QUOTED PASSAGE →
◇ ◇ ◇ ◇ ◇ ◇ ◇

Let me paint the picture for you. 

Eleven-year-old *Sam has South African parents who lived overseas at the time of his birth, meaning that he’s effectively foreign and travels on a foreign passport. His mother now still lives overseas but his father is back in South Africa and Sam travels regularly between the two parents.

When he was here last year, he fell ill and overstayed his allotted thirty days in South Africa by two weeks. His father then provided immigration with all Sam’s medical records and doctor’s reports and the reason for him overstaying here, but he was unaware that these documents were never processed by immigration, which would have meant that this blot on his passport record would have been expunged.

Cut to a year later and Sam arrives in South Africa to spend the Christmas holidays with his dad, only to be detained at immigration at OR Tambo International Airport because his passport was flagged with this visa issue. But, of course, our very efficient and friendly immigration officers at OR Tambo didn't tell the child any of this. They take him into a room where he is kept for four-and-a-half hours and given only a packet of crisps in that time. Despite having travel documents that explicitly lists his father’s details, his parent is not called and made aware of what is happening. So the child had to just sit there and endure the trauma of not knowing what was going to happen to him while the immigration officers went about their day. 

His father, in the meantime, waiting just fifty meters from where the child was being held, although not knowing this was going on, started to panic and inquire about the whereabouts of his son. Eventually he got hold of the airline on which the child flew and only then was he made aware of the fact that his minor child was being detained and told why. And so began his futile attempt to get immigration to listen to his explanation and investigate its legitimacy. I spoke to the father on condition of anonymity because his son has to fly back overseas soon and he doesn’t want him to be victimised by this department when he leaves. The father says his treatment by immigration was most unprofessional and the officers were belligerent, one even laughing at him as he tried to plead with her to allow him to be with his child.

◇ ◇ ◇ ◇ ◇ ◇ ◇

ENTRIES SUPPLIED →

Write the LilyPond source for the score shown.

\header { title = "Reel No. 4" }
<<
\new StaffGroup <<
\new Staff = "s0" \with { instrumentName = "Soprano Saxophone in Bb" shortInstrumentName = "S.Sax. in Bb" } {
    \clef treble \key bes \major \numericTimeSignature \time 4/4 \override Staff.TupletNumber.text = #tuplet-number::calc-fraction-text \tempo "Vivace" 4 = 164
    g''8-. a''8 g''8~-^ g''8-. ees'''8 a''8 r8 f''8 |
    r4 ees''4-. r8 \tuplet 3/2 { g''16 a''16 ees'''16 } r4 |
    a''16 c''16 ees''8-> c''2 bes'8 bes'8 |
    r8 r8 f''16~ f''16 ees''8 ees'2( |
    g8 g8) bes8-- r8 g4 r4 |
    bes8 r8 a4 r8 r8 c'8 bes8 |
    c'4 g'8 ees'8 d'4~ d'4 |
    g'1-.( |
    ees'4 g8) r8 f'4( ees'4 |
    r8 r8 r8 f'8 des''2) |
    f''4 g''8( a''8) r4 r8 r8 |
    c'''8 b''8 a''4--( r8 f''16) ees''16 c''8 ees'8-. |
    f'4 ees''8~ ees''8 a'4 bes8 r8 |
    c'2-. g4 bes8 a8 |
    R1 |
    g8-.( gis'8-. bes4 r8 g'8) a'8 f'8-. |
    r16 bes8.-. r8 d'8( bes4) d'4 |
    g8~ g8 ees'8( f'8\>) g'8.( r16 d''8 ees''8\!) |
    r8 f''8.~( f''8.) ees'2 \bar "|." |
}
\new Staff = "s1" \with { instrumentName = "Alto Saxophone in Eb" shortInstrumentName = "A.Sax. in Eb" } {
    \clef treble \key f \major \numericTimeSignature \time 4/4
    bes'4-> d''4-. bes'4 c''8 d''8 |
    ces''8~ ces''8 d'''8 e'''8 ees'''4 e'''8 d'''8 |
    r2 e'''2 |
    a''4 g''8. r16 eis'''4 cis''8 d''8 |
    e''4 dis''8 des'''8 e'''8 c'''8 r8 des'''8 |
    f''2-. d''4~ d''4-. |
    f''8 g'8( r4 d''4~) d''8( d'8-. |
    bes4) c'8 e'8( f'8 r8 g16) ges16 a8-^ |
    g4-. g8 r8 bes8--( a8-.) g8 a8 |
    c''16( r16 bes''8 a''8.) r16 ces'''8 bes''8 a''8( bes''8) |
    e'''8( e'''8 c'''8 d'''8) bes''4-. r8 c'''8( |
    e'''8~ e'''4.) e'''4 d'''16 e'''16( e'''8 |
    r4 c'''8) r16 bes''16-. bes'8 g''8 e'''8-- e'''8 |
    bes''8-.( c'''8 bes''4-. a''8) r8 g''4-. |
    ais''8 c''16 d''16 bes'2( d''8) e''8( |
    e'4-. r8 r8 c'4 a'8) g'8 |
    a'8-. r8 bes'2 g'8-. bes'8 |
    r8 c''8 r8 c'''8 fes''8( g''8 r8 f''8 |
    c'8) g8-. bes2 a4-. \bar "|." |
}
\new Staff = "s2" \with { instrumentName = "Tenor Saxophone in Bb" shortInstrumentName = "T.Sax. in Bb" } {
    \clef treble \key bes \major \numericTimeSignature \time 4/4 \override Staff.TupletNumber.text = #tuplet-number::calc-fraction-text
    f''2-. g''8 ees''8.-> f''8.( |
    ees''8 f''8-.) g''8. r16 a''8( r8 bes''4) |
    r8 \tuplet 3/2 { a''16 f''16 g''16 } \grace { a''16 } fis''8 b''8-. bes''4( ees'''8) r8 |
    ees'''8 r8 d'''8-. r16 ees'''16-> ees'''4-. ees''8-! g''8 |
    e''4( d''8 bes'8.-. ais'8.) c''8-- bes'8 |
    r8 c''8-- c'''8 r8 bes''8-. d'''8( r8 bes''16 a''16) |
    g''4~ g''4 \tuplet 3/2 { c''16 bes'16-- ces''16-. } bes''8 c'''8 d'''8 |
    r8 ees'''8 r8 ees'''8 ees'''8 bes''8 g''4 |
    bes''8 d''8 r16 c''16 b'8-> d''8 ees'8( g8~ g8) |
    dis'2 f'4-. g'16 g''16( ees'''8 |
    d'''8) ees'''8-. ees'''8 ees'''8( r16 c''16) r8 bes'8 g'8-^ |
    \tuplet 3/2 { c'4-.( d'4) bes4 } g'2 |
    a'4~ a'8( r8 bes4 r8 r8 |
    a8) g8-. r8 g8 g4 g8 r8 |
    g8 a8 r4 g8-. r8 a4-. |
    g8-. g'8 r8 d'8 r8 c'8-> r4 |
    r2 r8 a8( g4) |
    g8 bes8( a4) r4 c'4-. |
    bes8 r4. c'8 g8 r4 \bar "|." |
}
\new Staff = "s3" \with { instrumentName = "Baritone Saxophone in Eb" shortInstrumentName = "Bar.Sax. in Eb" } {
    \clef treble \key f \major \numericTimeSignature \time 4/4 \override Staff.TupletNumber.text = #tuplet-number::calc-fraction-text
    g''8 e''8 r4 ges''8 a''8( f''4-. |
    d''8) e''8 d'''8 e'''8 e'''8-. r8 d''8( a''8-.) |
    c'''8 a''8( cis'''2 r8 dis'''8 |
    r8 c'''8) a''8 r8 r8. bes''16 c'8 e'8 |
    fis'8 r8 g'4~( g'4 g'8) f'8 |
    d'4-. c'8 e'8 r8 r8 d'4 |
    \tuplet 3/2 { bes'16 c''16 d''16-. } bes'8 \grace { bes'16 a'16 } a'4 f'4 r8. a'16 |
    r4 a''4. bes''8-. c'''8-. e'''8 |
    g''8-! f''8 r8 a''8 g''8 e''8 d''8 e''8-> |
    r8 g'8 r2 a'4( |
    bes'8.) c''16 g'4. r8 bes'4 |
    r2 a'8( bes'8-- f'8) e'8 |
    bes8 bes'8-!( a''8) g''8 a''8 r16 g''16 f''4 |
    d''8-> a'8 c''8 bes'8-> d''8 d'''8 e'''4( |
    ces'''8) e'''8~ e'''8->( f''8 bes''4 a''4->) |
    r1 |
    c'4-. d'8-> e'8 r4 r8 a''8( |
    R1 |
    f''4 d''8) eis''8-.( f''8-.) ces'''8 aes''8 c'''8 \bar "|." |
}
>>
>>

◇ ◇ ◇ ◇ ◇ ◇ ◇

ACTIONS TO TAKE →
1. Return the part of the airport detention account between "Eleven-year-old *Sam has" and "have been expunged.", inclusive.
2. According to the airport detention account, how long was Sam kept in the room at OR Tambo?
3. Write what comes next in the airport detention account, picking up after its final sentence.
The rows stand apart from the airport detention account and are separate material.

OUTPUTS FOR THE TASKS →
1.
Eleven-year-old *Sam has South African parents who lived overseas at the time of his birth, meaning that he’s effectively foreign and travels on a foreign passport. His mother now still lives overseas but his father is back in South Africa and Sam travels regularly between the two parents.

When he was here last year, he fell ill and overstayed his allotted thirty days in South Africa by two weeks. His father then provided immigration with all Sam’s medical records and doctor’s reports and the reason for him overstaying here, but he was unaware that these documents were never processed by immigration, which would have meant that this blot on his passport record would have been expunged.

2. Four-and-a-half hours.

3.
Wesley Matthew, a writer on the blog savisas.com, says: “In recent times, the Department of Home Affairs has held an almost omnipotent position in South African society. Frustrated citizens and foreigners alike have encountered the Department’s perceived lack of respect for the rule of law.”

He also says: “The South African Immigration Act No.13 of 2002 provides immigration officials with rather wide-ranging powers when it comes to the arrest, detention and deportation of illegal foreigners. In some instances, these powers have been abused.” And that is exactly what has happened here.

My issue with this story is not with the visa debacle, but the fact that a minor child was held with no information or explanation and without adult representation. I believe immigration failed in their duties because they didn’t actually follow the law. The first thing they should have done was contact the adult responsible for the child and advise him on what was going on. Secondly, the child should have been handled by an officer with extensive training in child care, not by some fool who handed him a packet of crisps and left him in a room with no explanation of what was happening.

The father told me that his child was notably traumatised by this experience and was visibly upset and hungry when they were finally reunited, without even an apology.

I chatted to Marc Hardwick from the Guardian about the issue and he said that: a child, in terms of the Child Justice Act, may not be detained. Their parents need to be contacted as soon as possible, failing which, a social worker needs to be contacted immediately. But Marc says, sadly, this is only the theory. In practice resources can be challenging. But he says this should not be the excuse. Very often these departments default to the resource argument. If they have, for at least the last ten years, been able to identify the problem, why is it not rectified?

Additionally, this failure to rectify it is impacting the child, whose rights are not only protected in this space, by statutory law, but are constitutionally protected in South Africa. It is also defined in the African Charter on the Rights and Welfare of Children and the UNCRC (United Nations Convention of the Rights of a Child). Incidentally, South Africa was a signatory on both these charters, which was signed in 1995.

I also chatted to clinical psychologist Francois De Marigny about this case and he said that any child travelling alone and faced with these circumstances will experience distress and trauma, but the extent of it will depend on the resilience of the child. He said departments like immigration that experience these kinds of issues that involve children should have personnel that are able to handle the situation more sensitively than it appears to have been handled here. He said this child should have been handled by a trained professional – not necessarily a psychologist – but certainly a counsellor. De Marigny also said the department could employ the services of a counsellor on an “on call” basis, where two or three counsellors are available to facilitate the needs of the child in instances like this.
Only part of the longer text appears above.